After making headlines as Georgia’s superintendent of schools for eight years, Linda C. Schrenko seems to have finally told the local news media how she really feels about them—and may be more popular for it.

Linda C. Schrenko

In an e-mail letter to Atlanta television reporter Bill Nigut sprinkled with expletives, the outgoing Republican schools chief facetiously refers to the “unbiased media” and calls herself a “bitter has-been politician.”

“Now I am leaving office and I ain’t coming back so all of you unbiased media types just go [expletive] yourselves and make my day,” said the e-mail, sent this month.

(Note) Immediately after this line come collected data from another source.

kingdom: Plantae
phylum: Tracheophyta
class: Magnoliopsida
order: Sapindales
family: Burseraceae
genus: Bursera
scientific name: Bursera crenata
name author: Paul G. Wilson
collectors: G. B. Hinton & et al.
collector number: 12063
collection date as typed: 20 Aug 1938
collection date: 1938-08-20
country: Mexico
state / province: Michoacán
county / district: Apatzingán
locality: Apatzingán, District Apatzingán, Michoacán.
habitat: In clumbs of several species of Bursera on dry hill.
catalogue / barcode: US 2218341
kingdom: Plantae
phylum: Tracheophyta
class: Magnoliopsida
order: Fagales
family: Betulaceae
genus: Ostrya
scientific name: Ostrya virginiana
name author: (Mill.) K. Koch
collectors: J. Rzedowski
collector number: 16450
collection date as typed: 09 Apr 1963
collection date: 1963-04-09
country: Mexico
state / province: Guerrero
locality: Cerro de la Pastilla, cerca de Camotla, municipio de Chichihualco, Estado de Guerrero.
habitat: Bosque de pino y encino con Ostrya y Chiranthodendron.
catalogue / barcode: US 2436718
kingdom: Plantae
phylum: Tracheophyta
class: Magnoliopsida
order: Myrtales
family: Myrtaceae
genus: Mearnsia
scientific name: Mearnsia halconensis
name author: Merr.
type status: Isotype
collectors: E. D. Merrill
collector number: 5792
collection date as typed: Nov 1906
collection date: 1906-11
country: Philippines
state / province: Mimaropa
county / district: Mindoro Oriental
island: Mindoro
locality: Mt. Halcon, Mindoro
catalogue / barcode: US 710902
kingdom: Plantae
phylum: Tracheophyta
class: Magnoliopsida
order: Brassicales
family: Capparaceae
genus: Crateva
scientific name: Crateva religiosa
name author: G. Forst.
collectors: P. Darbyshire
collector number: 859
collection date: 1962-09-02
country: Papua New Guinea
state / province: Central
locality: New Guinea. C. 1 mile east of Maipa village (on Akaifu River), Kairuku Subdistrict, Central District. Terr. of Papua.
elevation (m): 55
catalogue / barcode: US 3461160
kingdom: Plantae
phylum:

Mr. Nigut had asked to interview the superintendent about a series of checks she had sent to various vendors that did not first go before the state board of education for approval. An article about the expenditures appeared in the Atlanta Journal-Constitution.

According to the e-mail, which was posted on WSB-TV’s Web site, Ms. Schrenko wrote: “I knew that I would be leaving in January, and so I walked through the last money we had hidden from the board’s greed and spent it on the students, who during my term, never got one single increase in spending from the legislature. It was my parting gift to them.”

Over the years, Ms. Schrenko has wrangled with the state board, which is appointed by the governor, over the management of the state education department.

She ran an unsuccessful campaign for the GOP nomination for governor this year, hoping to face off against Democratic incumbent Roy E. Barnes in the November election. She lost to Sonny Perdue, a former state legislator, in the August primary.

Meanwhile, Ms. Schrenko’s choice words for the press may have improved her image with the public. An unscientific poll conducted by the television station showed that 67 percent of 10,890 people who responded to an online survey said they thought more highly of the superintendent after reading her e-mail. Ten percent said they now thought worse of her, and 22 percent said the e-mail was “typical” of her and did not affect their opinions.

Ms. Schrenko did not respond to a request for comment.